Through his lawyer, Mr Haridemos did not deny posting the photos but stressed all hunting trips were legal.
"Mr Haridemos has, on occasions, engaged in the activity of 'conservation hunting'," his solicitor said.
"This is a regulated activity, which is undertaken in accordance with licences and quotas issued by the relevant country, and is conducted in a manner that does not pose a threat to any endangered species."
The anti hunters took full advantage of the published photos having them trolled out through their social media channels to drum up support against African trophy hunting.
Nicola Beynon at the Australian branch of Humane Society International said trophy hunting had no place in modern
"Most people are repulsed by trophy hunters posing for pictures with slaughtered wildlife," she said.
The baboon pictured appears to have been shot in 2010 on a trip to Zimbabwe run through Charlton McCallum Safaris.
The Canberra Times reported a spokeswoman for animal rights group PETA Australia described the images as appalling.

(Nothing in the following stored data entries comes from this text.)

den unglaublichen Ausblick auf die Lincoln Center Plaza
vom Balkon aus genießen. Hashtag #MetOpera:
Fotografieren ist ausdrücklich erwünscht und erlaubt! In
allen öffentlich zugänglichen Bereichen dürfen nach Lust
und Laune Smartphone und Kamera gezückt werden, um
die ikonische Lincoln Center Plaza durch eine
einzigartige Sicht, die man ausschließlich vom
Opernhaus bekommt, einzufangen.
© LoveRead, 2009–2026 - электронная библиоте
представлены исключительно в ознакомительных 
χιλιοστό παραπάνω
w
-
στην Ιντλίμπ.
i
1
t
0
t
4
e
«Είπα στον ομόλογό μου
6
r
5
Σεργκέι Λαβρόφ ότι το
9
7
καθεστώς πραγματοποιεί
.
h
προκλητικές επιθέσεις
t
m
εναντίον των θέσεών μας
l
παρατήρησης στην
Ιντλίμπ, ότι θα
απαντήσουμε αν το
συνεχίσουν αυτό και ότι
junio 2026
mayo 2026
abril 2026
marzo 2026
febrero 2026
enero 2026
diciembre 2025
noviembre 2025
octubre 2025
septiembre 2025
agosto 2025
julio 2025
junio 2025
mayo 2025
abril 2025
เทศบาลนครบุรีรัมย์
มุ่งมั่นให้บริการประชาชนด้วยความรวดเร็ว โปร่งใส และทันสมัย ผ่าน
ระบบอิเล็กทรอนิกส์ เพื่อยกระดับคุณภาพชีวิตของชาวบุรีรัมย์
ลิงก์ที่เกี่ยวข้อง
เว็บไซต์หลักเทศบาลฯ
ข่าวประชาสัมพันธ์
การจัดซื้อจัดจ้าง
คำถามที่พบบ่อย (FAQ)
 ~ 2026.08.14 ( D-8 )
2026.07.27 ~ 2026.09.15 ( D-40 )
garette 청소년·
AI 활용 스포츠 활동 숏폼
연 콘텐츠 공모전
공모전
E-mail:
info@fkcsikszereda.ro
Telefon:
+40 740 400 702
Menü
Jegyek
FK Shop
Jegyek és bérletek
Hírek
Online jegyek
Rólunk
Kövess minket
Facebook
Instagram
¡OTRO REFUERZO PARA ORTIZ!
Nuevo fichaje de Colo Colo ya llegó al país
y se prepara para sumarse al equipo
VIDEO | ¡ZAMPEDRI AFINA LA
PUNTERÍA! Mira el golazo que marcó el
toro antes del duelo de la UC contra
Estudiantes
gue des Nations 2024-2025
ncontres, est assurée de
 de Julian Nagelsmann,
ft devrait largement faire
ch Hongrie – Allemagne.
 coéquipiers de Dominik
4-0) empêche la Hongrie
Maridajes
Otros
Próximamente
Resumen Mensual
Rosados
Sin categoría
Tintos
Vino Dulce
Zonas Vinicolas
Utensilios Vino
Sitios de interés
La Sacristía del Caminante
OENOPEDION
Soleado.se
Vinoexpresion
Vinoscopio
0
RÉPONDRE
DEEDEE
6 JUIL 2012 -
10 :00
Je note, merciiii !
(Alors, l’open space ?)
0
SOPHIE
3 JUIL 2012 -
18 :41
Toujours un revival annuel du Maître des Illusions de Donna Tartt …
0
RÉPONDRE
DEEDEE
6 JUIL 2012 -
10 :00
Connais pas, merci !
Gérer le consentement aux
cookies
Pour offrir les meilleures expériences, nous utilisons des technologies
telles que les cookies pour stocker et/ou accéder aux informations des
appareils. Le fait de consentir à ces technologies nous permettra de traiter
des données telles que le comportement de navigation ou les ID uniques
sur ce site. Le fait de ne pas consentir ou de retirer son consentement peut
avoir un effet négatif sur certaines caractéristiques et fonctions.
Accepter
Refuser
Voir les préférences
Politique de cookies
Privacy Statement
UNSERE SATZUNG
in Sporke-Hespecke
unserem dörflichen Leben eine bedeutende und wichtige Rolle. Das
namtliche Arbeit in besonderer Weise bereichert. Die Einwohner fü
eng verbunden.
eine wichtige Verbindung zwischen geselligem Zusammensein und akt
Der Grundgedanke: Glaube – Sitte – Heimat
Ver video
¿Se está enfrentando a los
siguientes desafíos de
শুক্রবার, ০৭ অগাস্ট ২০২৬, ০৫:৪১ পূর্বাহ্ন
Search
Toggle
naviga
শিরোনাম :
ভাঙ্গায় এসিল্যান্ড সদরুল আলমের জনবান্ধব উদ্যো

"With boundless opportunities for amusement, it speaks volumes that such people get a thrill from gunning down, and turning into objects of ridicule, other individuals who ask for nothing out of life but the chance to live it," she said.
Carolyn Drew, spokeswoman for Animal Liberation ACT, said the images appeared to reflect the disturbing trend of "hunters trying to one-up each other".
"Hunters get a kick out of both the power they feel when killing an animal and then through posing or showing off to the hunting community, they get a thrill," she said.
"All hunting, including that [by] Australians, puts pressure on wildlife and, whether inadvertently or not, enables the poaching trade. While both trophy hunters and poachers keep hunting, each gives the another the excuse to keep going.
"It all makes me feel very sad... that wildlife are treated with such disdain and contempt."
These trophy shots always fuel the anti hunting fire. Often they are far better off left for the private hunt albums if they have a place in your hunting at all. Unfortunately the public on the fence can be turned against us with these images even when taken innocently.